▶ _Text block_
Evers budget proposal would end clawback of Medicaid birth costs statewide

When a child's birth is covered by Medicaid, county social service agencies may require the father to pay back Medicaid costs as part of a child support order. (Getty Images)
Gov. Tony Evers is asking Wisconsin counties to give up a practice they’ve relied on for years: clawing back money from the absent fathers of children whose mothers were Medicaid recipients when they gave birth.
The practice is called birth cost recovery. When Medicaid covers the birth of a child and the father doesn’t live with the rest of the family, county social service departments and the courts may add a requirement to repay Medicaid to a father’s child support order.
In his 2025-27 state budget proposal, Evers wants to end the practice, and he’s offering counties a deal to give it up: a nearly $4 million boost for child support agencies.
Although permitted under federal law, only two states now authorize the use of birth cost recovery: Kansas and Wisconsin. Proponents of the practice have argued that it’s only fair to try to recoup state funds spent on the birth of a child if the child’s father can afford it.

▶ _Required work_
Per the article on Wisconsin's birth cost recovery, which two states currently authorize the practice?

▶ _Exercise data_
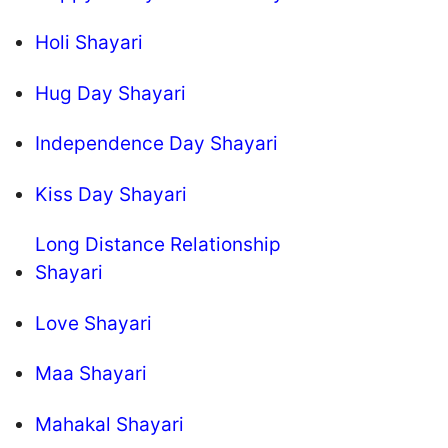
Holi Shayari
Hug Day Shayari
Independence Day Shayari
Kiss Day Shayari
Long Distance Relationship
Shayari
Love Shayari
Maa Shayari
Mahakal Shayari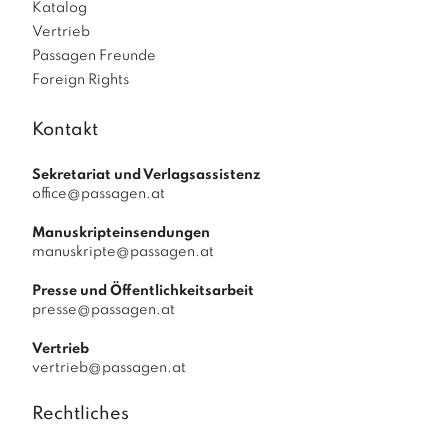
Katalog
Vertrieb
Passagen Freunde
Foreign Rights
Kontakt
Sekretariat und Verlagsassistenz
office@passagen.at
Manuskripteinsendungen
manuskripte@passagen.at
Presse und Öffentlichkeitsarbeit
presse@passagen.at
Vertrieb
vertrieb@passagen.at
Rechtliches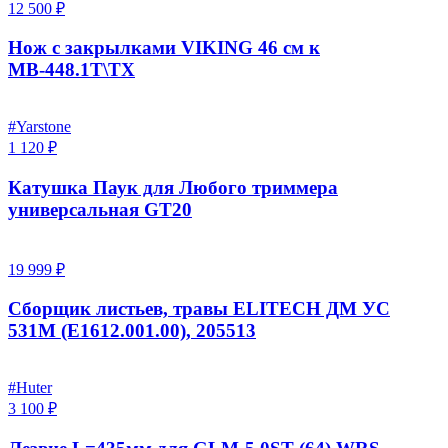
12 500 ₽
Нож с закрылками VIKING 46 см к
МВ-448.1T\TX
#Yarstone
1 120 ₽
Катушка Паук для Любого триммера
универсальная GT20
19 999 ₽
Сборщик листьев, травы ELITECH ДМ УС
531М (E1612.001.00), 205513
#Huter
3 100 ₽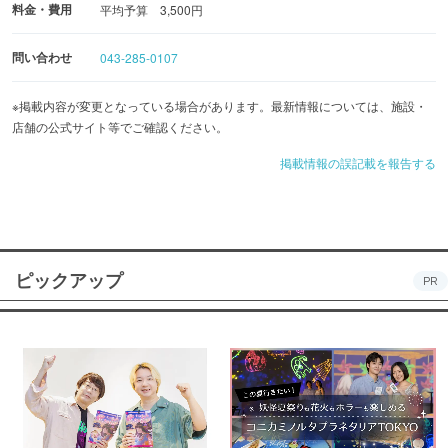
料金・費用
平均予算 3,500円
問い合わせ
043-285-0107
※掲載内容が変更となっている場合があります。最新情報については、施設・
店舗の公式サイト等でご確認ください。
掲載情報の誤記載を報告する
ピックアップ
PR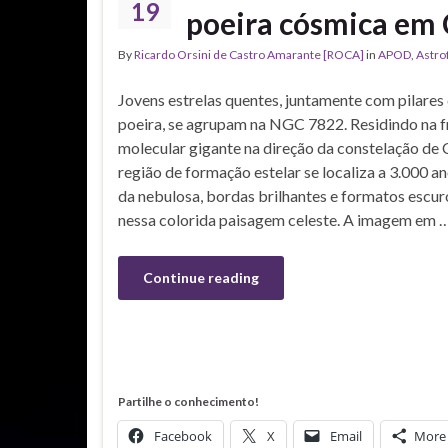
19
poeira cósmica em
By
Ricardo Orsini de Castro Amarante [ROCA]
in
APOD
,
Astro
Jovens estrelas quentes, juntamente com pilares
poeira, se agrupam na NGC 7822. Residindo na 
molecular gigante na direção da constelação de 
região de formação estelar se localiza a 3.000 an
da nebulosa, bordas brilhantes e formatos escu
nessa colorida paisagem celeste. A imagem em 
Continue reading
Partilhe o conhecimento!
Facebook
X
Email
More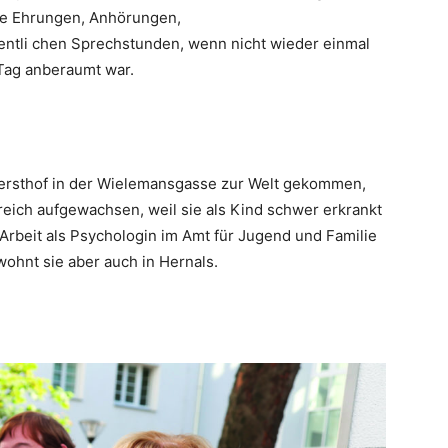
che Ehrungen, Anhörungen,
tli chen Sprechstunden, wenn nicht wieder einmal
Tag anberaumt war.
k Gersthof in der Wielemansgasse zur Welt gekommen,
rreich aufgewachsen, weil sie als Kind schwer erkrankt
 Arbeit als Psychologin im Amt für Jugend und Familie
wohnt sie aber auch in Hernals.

▶ _Response area_
Kansas and Wisconsin.